Wyrd

✦ ─── ⟐ ─── ✦

Wyrd is not predestination, but rather the way one's own Doom unfolds as one acts. Wyrd is not writ from above but from below — it is one's own actions in consequence, past present future, the threads of which entwine and all spell out the irony of our own lives.

The concept is often mistaken for fate or destiny, but it is fundamentally different from both. Wyrd is closer to the Buddhist concept of karma — the causal force that produces the events and drama of our lives — but seen through the cultural lens of Old English literature, coloured by the elegiac, tragic, and deeply ironic sensibility of the early Anglo-Saxon worldview.

The critical distinction is freedom. Fate — particularly in the Roman sense of fatum — implies predestination imposed from above, reflecting the hierarchical logic of Roman society and the all-powerful authority of law. Wyrd comes from a freer people: the Germanic folk who held folk moots and practised a more democratic way of life. Their concept of causality reflects this. Wyrd is not decreed. It is woven — by your own hands, from your own choices, through the Yarn of reality.

What gives wyrd its distinctive character is irony. Wyrd comes from behind you, from the shadow of your awareness. It is the unseen piece of causality, the part that only becomes visible in retrospect. A person spends their entire life searching desperately for love, going from place to place, trying everything — and finally gives up entirely. And then they find someone, right at the moment they stopped looking. That reversal, that cosmic balancing, that unseen elegance: that is wyrd.

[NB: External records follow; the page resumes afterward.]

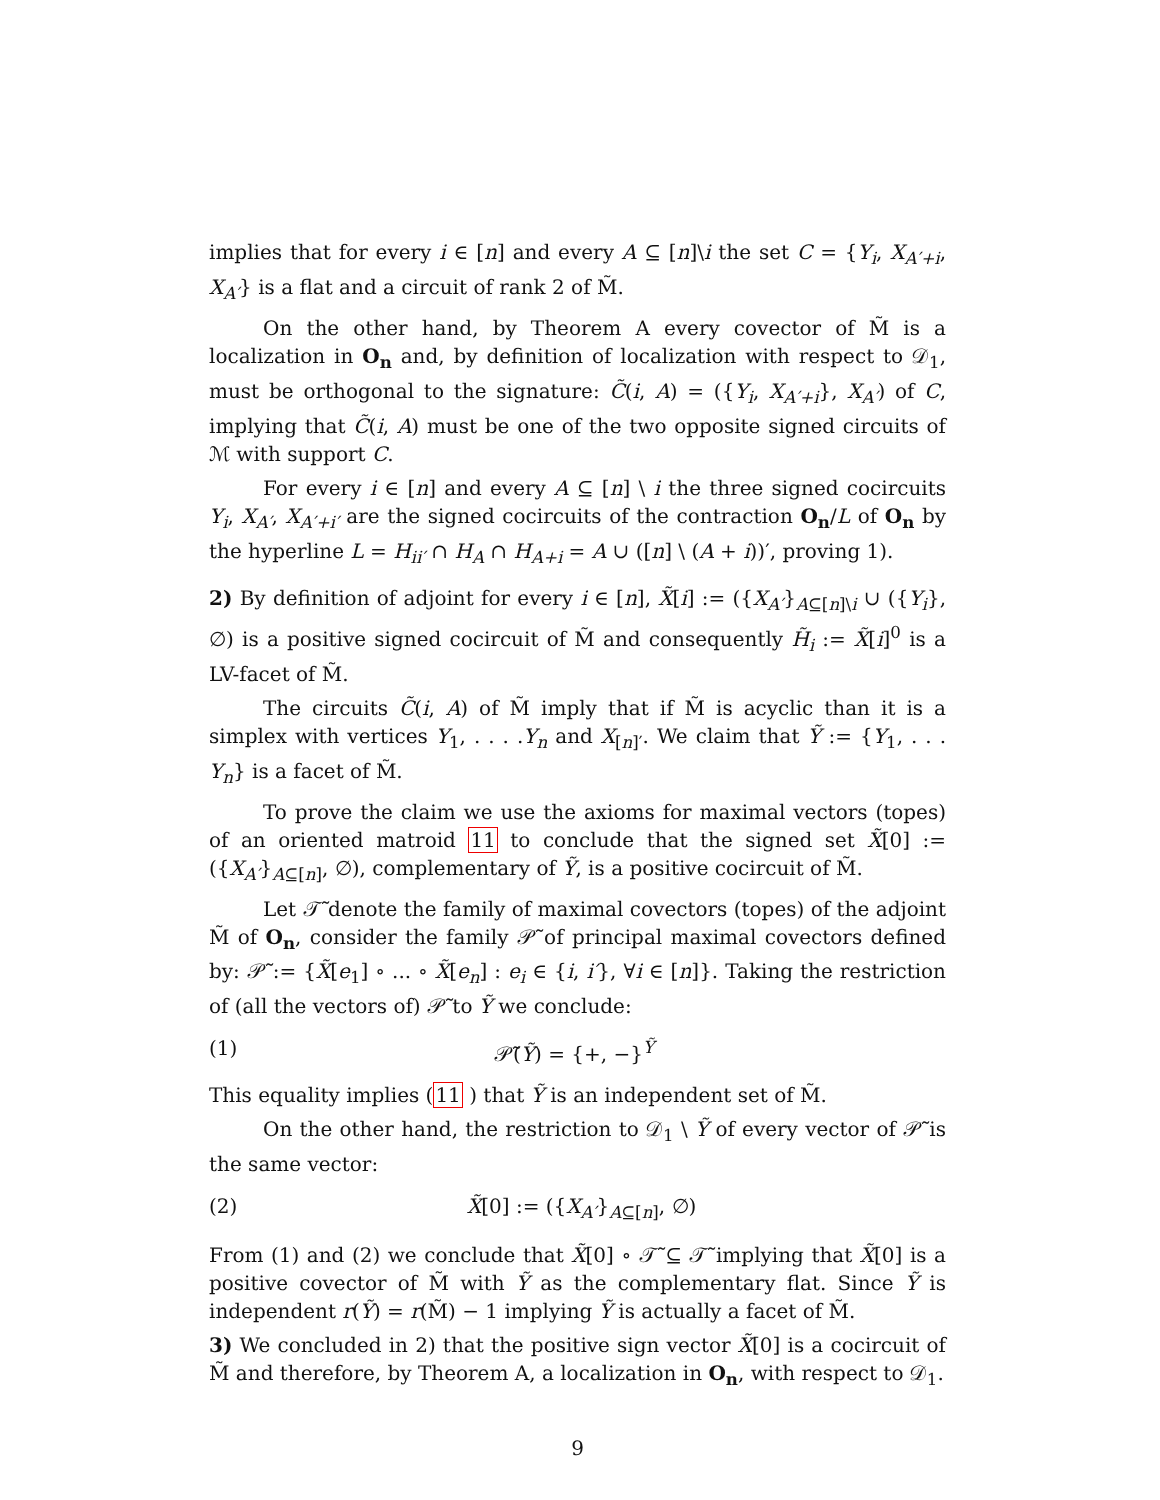implies that for every i ∈ [n] and every A ⊆ [n]\i the set C = {Y<sub>i</sub>, X<sub>A′+i</sub>, X<sub>A′</sub>} is a flat and a circuit of rank 2 of M̃.
On the other hand, by Theorem A every covector of M̃ is a localization in O<sub>n</sub> and, by definition of localization with respect to 𝒟<sub>1</sub>, must be orthogonal to the signature: C̃(i, A) = ({Y<sub>i</sub>, X<sub>A′+i</sub>}, X<sub>A′</sub>) of C, implying that C̃(i, A) must be one of the two opposite signed circuits of ℳ with support C.
For every i ∈ [n] and every A ⊆ [n] \ i the three signed cocircuits Y<sub>i</sub>, X<sub>A′</sub>, X<sub>A′+i′</sub> are the signed cocircuits of the contraction O<sub>n</sub>/L of O<sub>n</sub> by the hyperline L = H<sub>ii′</sub> ∩ H<sub>A</sub> ∩ H<sub>A+i</sub> = A ∪ ([n] \ (A + i))′, proving 1).
2) By definition of adjoint for every i ∈ [n], X̃[i] := ({X<sub>A′</sub>}<sub>A⊆[n]\i</sub> ∪ ({Y<sub>i</sub>}, ∅) is a positive signed cocircuit of M̃ and consequently H̃<sub>i</sub> := X̃[i]<sup>0</sup> is a LV-facet of M̃.
The circuits C̃(i, A) of M̃ imply that if M̃ is acyclic than it is a simplex with vertices Y<sub>1</sub>, . . . .Y<sub>n</sub> and X<sub>[n]′</sub>. We claim that Ỹ := {Y<sub>1</sub>, . . . Y<sub>n</sub>} is a facet of M̃.
To prove the claim we use the axioms for maximal vectors (topes) of an oriented matroid 11 to conclude that the signed set X̃[0] := ({X<sub>A′</sub>}<sub>A⊆[n]</sub>, ∅), complementary of Ỹ, is a positive cocircuit of M̃.
Let 𝒯̃ denote the family of maximal covectors (topes) of the adjoint M̃ of O<sub>n</sub>, consider the family 𝒫̃ of principal maximal covectors defined by: 𝒫̃ := {X̃[e<sub>1</sub>] ∘ ... ∘ X̃[e<sub>n</sub>] : e<sub>i</sub> ∈ {i, i′}, ∀i ∈ [n]}. Taking the restriction of (all the vectors of) 𝒫̃ to Ỹ we conclude:
(1) 𝒫̃(Ỹ) = {+, −}<sup>Ỹ</sup>
This equality implies (11 ) that Ỹ is an independent set of M̃.
On the other hand, the restriction to 𝒟<sub>1</sub> \ Ỹ of every vector of 𝒫̃ is the same vector:
(2) X̃[0] := ({X<sub>A′</sub>}<sub>A⊆[n]</sub>, ∅)
From (1) and (2) we conclude that X̃[0] ∘ 𝒯̃ ⊆ 𝒯̃ implying that X̃[0] is a positive covector of M̃ with Ỹ as the complementary flat. Since Ỹ is independent r(Ỹ) = r(M̃) − 1 implying Ỹ is actually a facet of M̃.
3) We concluded in 2) that the positive sign vector X̃[0] is a cocircuit of M̃ and therefore, by Theorem A, a localization in O<sub>n</sub>, with respect to 𝒟<sub>1</sub>.
9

Wyrd contains within it the seeds of both fate and free will. There can be no free will without fate, because fate is simply the trajectory of things. And there can be no fate without free will, because without the ultimate act of freedom — creation itself — there would be no trajectory to begin with.

Where wyrd describes karma through its narrative and ironic qualities, Yarn describes karma in the straightforward sense — the simple mechanics of causality, the interconnected threads of the universal tapestry. Where Doom is the law itself, wyrd is the personal encounter with that law as it unfolds through one's own life.